■ TEXTE SUPPORT
☆ ☆ ☆ ☆ ☆ ☆ ☆
Les soignants, pour leur part, ont eu parfois des comportements stigmatisants envers les personnes usant de substances psychoactives, reproduisant ainsi des comportements largement connus en psychiatrie.
Une autre hypothèse de départ était que les individus rétablis s’approprieraient de façon identitaire le projet et s’occuperaient du fonctionnement du lieu. Jusqu’à présent, cette implication des individus les mieux portants n’a pas abouti à l’autonomie complète du lieu.
Une dernière hypothèse était que la vie dans le lieu serait ouverte aux voisins, et aux associations de proximité afin d’élargir le vivre ensemble à l’intégration dans la cité. Une voisine travailleuse du sexe qui occupait l’hôtel nous a donné sa dernière quittance d’électricité, ce qui a permis d’avoir l’électricité. Une voisine a mis à disposition un accès à l’eau par son jardin. Un intervenant est venu animer un groupe de parole autour des addictions. Une autre est venue animer un groupe d’écriture et un groupe de parole. Les habitants participent à cette volonté de façon individuelle et selon leurs intérêts. Il n’existe pas de logique de groupe ni d’identité d’appartenance au lieu à ce jour.
Globalement, la présence d’un travailleur pair vivant dans la structure semble nécessaire à l’articulation entre logique de survie et objectifs de l’expérimentation, entre logique d’inclusion et logique d’exclusion.
☆ ☆ ☆ ☆ ☆ ☆ ☆
■ LIGNES DE DONNÉES
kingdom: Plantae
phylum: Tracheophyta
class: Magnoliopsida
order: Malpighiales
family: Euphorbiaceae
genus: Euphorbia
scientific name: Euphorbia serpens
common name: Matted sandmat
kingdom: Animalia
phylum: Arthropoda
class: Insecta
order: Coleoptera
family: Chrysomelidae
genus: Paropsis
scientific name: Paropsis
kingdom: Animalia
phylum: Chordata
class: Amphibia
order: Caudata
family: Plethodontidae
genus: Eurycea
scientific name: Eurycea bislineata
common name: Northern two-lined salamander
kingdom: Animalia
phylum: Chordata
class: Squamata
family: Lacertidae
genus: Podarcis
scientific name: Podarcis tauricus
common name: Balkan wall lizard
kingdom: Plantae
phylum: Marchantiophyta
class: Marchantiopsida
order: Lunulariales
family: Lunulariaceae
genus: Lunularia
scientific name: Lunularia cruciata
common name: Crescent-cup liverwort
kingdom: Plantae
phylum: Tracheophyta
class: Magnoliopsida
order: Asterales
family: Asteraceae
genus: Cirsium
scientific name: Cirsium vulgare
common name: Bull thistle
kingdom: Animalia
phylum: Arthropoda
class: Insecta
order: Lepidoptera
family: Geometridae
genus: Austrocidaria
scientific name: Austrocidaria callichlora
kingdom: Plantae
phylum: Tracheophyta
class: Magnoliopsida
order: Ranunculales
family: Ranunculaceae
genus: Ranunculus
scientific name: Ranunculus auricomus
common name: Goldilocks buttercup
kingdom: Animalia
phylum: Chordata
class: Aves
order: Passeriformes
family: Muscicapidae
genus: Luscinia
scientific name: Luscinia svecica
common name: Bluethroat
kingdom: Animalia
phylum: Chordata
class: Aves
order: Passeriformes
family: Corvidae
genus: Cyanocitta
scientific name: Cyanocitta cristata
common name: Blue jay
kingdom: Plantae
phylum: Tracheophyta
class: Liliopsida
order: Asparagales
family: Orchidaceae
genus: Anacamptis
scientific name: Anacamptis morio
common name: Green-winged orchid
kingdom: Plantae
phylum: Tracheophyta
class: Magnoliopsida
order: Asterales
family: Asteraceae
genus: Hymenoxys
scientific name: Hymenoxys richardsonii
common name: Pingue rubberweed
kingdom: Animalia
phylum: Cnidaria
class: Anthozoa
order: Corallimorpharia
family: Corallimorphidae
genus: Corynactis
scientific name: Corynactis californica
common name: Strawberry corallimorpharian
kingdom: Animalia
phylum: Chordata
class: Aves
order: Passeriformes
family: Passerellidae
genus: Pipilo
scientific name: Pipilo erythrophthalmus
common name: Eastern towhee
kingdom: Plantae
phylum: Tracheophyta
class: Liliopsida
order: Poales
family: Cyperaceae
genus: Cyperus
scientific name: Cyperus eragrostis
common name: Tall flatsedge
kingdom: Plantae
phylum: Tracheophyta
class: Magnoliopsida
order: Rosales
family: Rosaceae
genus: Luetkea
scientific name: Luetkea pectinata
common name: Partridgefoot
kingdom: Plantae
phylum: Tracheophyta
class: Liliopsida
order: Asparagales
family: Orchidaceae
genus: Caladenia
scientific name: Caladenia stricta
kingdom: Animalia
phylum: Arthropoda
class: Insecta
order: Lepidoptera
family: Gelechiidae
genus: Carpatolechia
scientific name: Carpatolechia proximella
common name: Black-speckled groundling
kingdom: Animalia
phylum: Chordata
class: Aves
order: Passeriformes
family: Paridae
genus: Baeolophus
☆ ☆ ☆ ☆ ☆ ☆ ☆
■ CONSIGNES
a - Pouvez-vous citer textuellement le passage du texte sur le lieu de vie expérimental qui commence aux mots « Les soignants, pour » et s'arrête après les mots « complète du lieu. » ?
b - Comment poursuivriez-vous le texte sur le lieu de vie expérimental ? Rédigez la suite qui vient après sa dernière phrase.

■ RÉPONSES
a -
Les soignants, pour leur part, ont eu parfois des comportements stigmatisants envers les personnes usant de substances psychoactives, reproduisant ainsi des comportements largement connus en psychiatrie.
Une autre hypothèse de départ était que les individus rétablis s’approprieraient de façon identitaire le projet et s’occuperaient du fonctionnement du lieu. Jusqu’à présent, cette implication des individus les mieux portants n’a pas abouti à l’autonomie complète du lieu.

b -
La présence d’un autre habitant non malade, pharmacien de formation, a apporté au lieu une hétérogénéité bénéfique.
Pour conclure, il nous semble que cette expérimentation permet aux personnes de passer du stade d’itinérant à sédentaire, de malade à inscrit dans un processus de rétablissement, de sans chez soi à possédant un chez soi et, finalement, souvent de « non-citoyen » à citoyen. C’est un lieu de transition où peuvent se voir les tensions que génèrent ces transformations individuelles et collectives nécessaires à ce passage.
Le vivre ensemble et le faire ensemble, entre les habitants, et de façon plus élargie avec l’équipe soignante, les voisins et les acteurs associatifs évoluent et se modifient. Certaines logiques d’exclusion ne sont pas spécifiques à l’hôpital ou la rue, et se retrouvent dans le lieu.
Un des dangers de ce type d’expérimentation est que l’accessibilité au statut de citoyen ne soit qu’un statut de citoyen de deuxième catégorie. En effet, le rétablissement, avoir un chez soi, avoir accès à ses droits (CMU, AAH ou RMI) ne suffit pas à remplir une vie. Les habitants, s’ils se sentent chez eux, dans un univers qu’ils qualifient souvent de familial, avancent comme limite à l’expérimentation le manque d’activité, l’absence de sens et de perspective future, le sentiment de ne pas faire partie du monde, l’impression d’être encore une fois entre eux. Ces facteurs sont des barrières à l’accès au statut de citoyen de première catégorie.
Une évaluation plus approfondie est en cours. Une recherche future sur l’articulation entre rétablissement d’une pathologie psychiatrique sévère, exclusion et citoyenneté est souhaitable.